Pulse 95: Graphene-Based Brain-Computer Interfaces
The Graphene Flagship project of the European Commission is announcing the development of a graphene-based implant that can record electrical activity in the brain at extremely low frequencies and over large areas, unlocking the wealth of information found below 0.1 Hz. A study published in Nature Materials describes the potential of this technology to enhance our understanding of the brain and pave the way for the next generation of brain-computer interfaces.
The implant, based on graphene micro-transistors, amplifies the brain's signals in situ before transmitting them to a receiver, and can support many more recording sites than a standard electrode array, without being rejected or interfering with normal brain function, and map the low frequency brain activity known to carry crucial information about different events, such as the onset and progression of epileptic seizures and strokes.
"Beyond epilepsy, this precise mapping and interaction with the brain has other exciting applications," explains researcher José Antonio Garrido. "[Our] active graphene-based transistor technology will boost the implementation of novel multiplexing strategies that can increase dramatically the number of recording sites in the brain, leading the development of a new generation of brain-computer interfaces."
Molecule disrupts the biological clock of cancer cells. Scientists at University of Southern California and Nagoya University have found and tested a promising drug that stops cancer by interfering with the cancer cells' metabolism and other circadian-related functions. The research work, conducted on human kidney cancer cells and on acute myeloid leukemia in mice, was published in Science Advances. A molecule named GO289 can jam the cogs of the cell's circadian clock, slowing its cycles. And it can do so with little impact to healthy cells.
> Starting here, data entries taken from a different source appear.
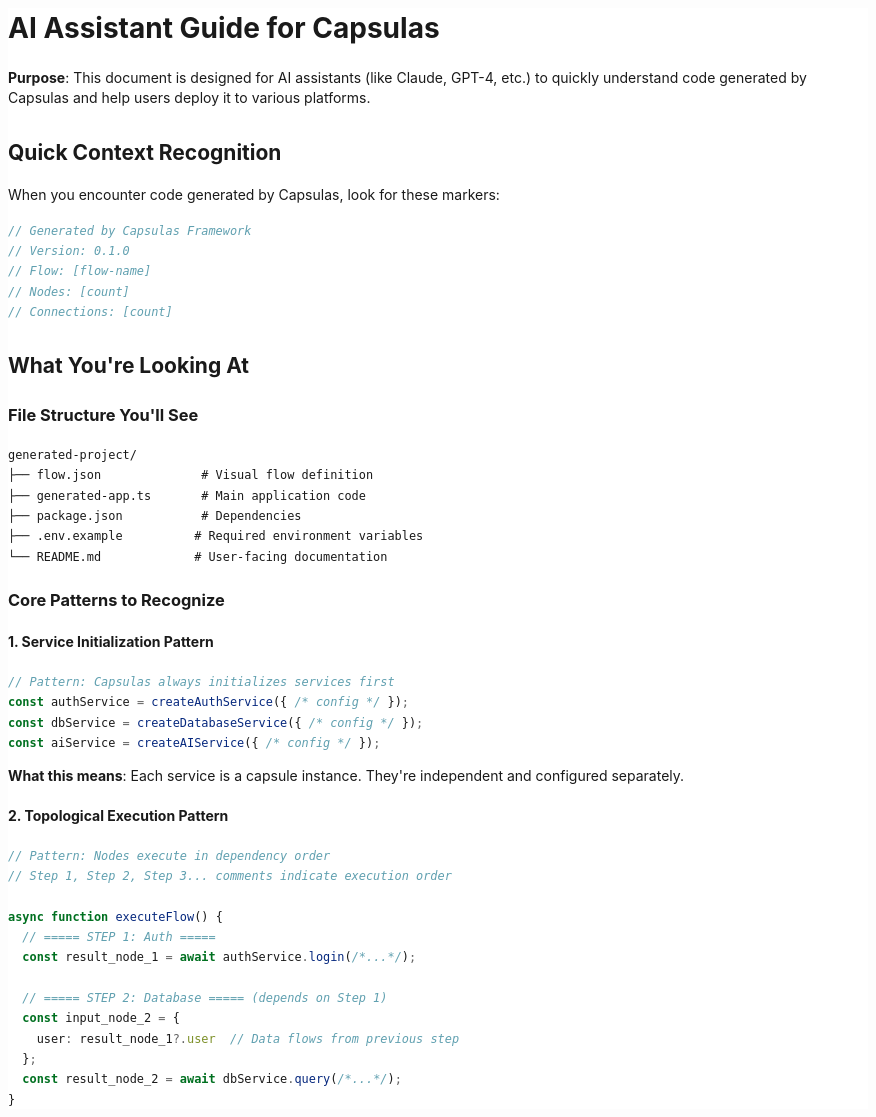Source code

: # AI Assistant Guide for Capsulas

**Purpose**: This document is designed for AI assistants (like Claude, GPT-4, etc.) to quickly understand code generated by Capsulas and help users deploy it to various platforms.

## Quick Context Recognition

When you encounter code generated by Capsulas, look for these markers:

```typescript
// Generated by Capsulas Framework
// Version: 0.1.0
// Flow: [flow-name]
// Nodes: [count]
// Connections: [count]
```

## What You're Looking At

### File Structure You'll See

```
generated-project/
├── flow.json              # Visual flow definition
├── generated-app.ts       # Main application code
├── package.json           # Dependencies
├── .env.example          # Required environment variables
└── README.md             # User-facing documentation
```

### Core Patterns to Recognize

#### 1. Service Initialization Pattern
```typescript
// Pattern: Capsulas always initializes services first
const authService = createAuthService({ /* config */ });
const dbService = createDatabaseService({ /* config */ });
const aiService = createAIService({ /* config */ });
```

**What this means**: Each service is a capsule instance. They're independent and configured separately.

#### 2. Topological Execution Pattern
```typescript
// Pattern: Nodes execute in dependency order
// Step 1, Step 2, Step 3... comments indicate execution order

async function executeFlow() {
  // ===== STEP 1: Auth =====
  const result_node_1 = await authService.login(/*...*/);

  // ===== STEP 2: Database ===== (depends on Step 1)
  const input_node_2 = {
    user: result_node_1?.user  // Data flows from previous step
  };
  const result_node_2 = await dbService.query(/*...*/);
}
```
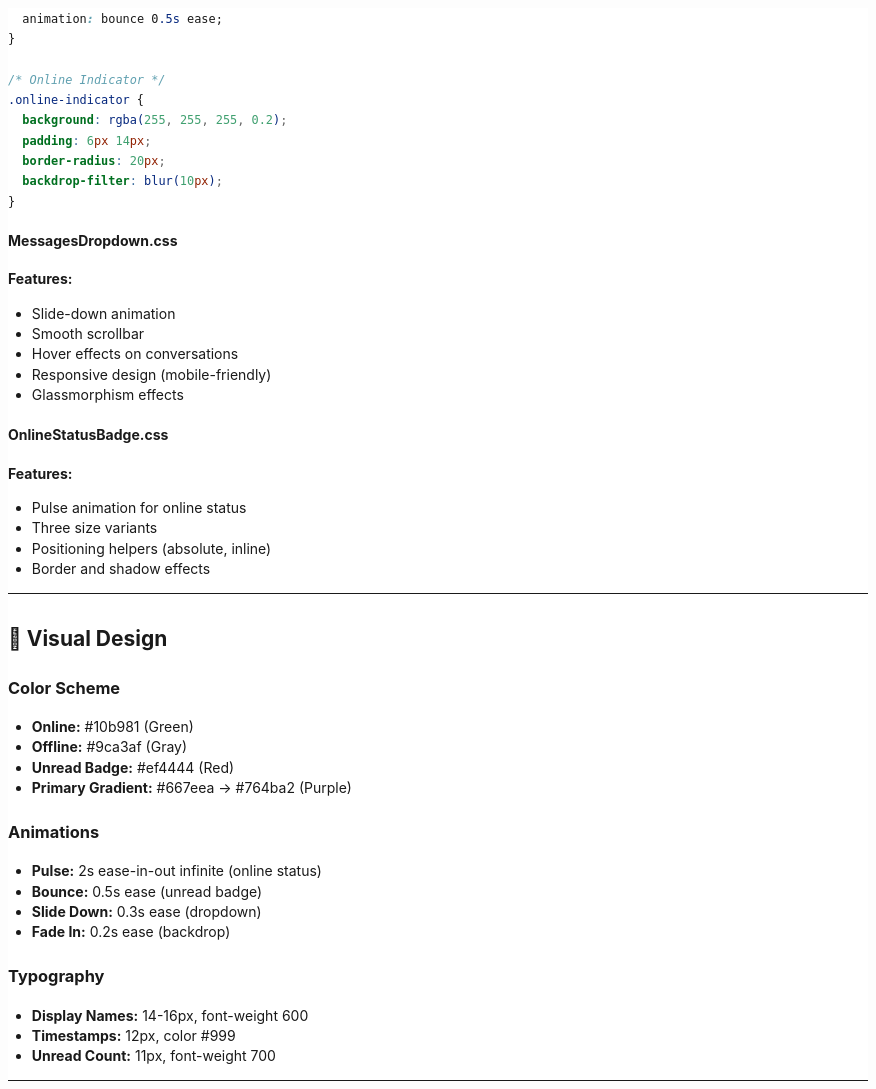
 ```css
  animation: bounce 0.5s ease;
}

/* Online Indicator */
.online-indicator {
  background: rgba(255, 255, 255, 0.2);
  padding: 6px 14px;
  border-radius: 20px;
  backdrop-filter: blur(10px);
}
```

#### MessagesDropdown.css
**Features:**
- Slide-down animation
- Smooth scrollbar
- Hover effects on conversations
- Responsive design (mobile-friendly)
- Glassmorphism effects

#### OnlineStatusBadge.css
**Features:**
- Pulse animation for online status
- Three size variants
- Positioning helpers (absolute, inline)
- Border and shadow effects

---

## 🎨 Visual Design

### Color Scheme
- **Online:** #10b981 (Green)
- **Offline:** #9ca3af (Gray)
- **Unread Badge:** #ef4444 (Red)
- **Primary Gradient:** #667eea → #764ba2 (Purple)

### Animations
- **Pulse:** 2s ease-in-out infinite (online status)
- **Bounce:** 0.5s ease (unread badge)
- **Slide Down:** 0.3s ease (dropdown)
- **Fade In:** 0.2s ease (backdrop)

### Typography
- **Display Names:** 14-16px, font-weight 600
- **Timestamps:** 12px, color #999
- **Unread Count:** 11px, font-weight 700

---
White blood cells related to allergies and asthma can be used to fight cancer. Researchers at Tel Aviv University have found that eosinophils, white blood cells that are responsible for chronic asthma and modern allergies, may be used to eliminate malignant colon cancer cells. The research work, published in Cancer Immunology Research, shows that the higher the number of eosinophils in a tumor, the less severe the disease, which represents a clear correlation. According to the scientists, the fact that eosinophils represent a distinct weapon in fighting tumor cells opens new avenues for treatment of cancer.
Less cleanliness for better health? Scientists at German Centre for Integrative Biodiversity Research (iDiv) have found that current hygiene measures against aggressive germs could sometimes be counterproductive. A study published in Nature Ecology & Evolution suggests that disinfectants and antibiotics interfere in microbial species compositions, which could impede the natural containment of pathogens.
Rewired macrophages can eat cancer cells. Researchers at University of Pennsylvania have found ways to fuel macrophages with the energy needed to attack and eat cancer cells. Macrophages are immune cells able to eat cells that are not supposed to be in the body, but cancer has found ways to put them to sleep. A research paper published in Nature Immunology describes how rewiring macrophage metabolism can act like an alarm clock to rouse and prepare macrophages to go to work.
Protein-coated nanoparticles target cancer cells. Scientists affiliated with Ulsan National Institute of Science and Technology (UNIST) have developed a targeted drug delivery system for cancer. A study published in Nature Communications describes how the researchers used recombinant DNA technology to create recombinant fusion proteins with enhanced physical stability and cancer-selective targeting ability, and used the proteins as a shield to encapsulate the surface of nanoparticle drug carriers.
Chaotic dynamics in the body boosts the immune system. Researchers at University of Copenhagen have found that chaotic dynamics in bodily regulation can optimize our immune system. A research paper published in Nature Communications suggests that chaotic swings in the concentration of the protein NF-kB - what in mathematics is known as chaotic dynamics - can increase the activation of a number of genes that are otherwise not activated.
FDA-approved blood pressure drug slows down cancer growth. Scientists at University of Pennsylvania have identified an FDA-approved drug that, when used with surgery, hampers metastasis in an animal model. The drug, Reserpine, was originally developed and approved nearly 65 years ago to control blood pressure. A study published in Cancer Cell shows that Resperine also prevents what are known as tumor-derived extracellular vesicles (TEVs) from fusing to healthy cells and sharing their cargo of disease-promoting molecules.
Herpes viruses and tumors exploit ancient DNA. Mount Sinai researchers have shown that herpes viral infections use the ancient genetic material found in the human genome to proliferate, mimicking the same process tumors have been found to manipulate. The research work, published in Nature Communications, describes how herpes viruses can manipulate the immune system in ways that may drive neurodegenerative diseases like Alzheimer's.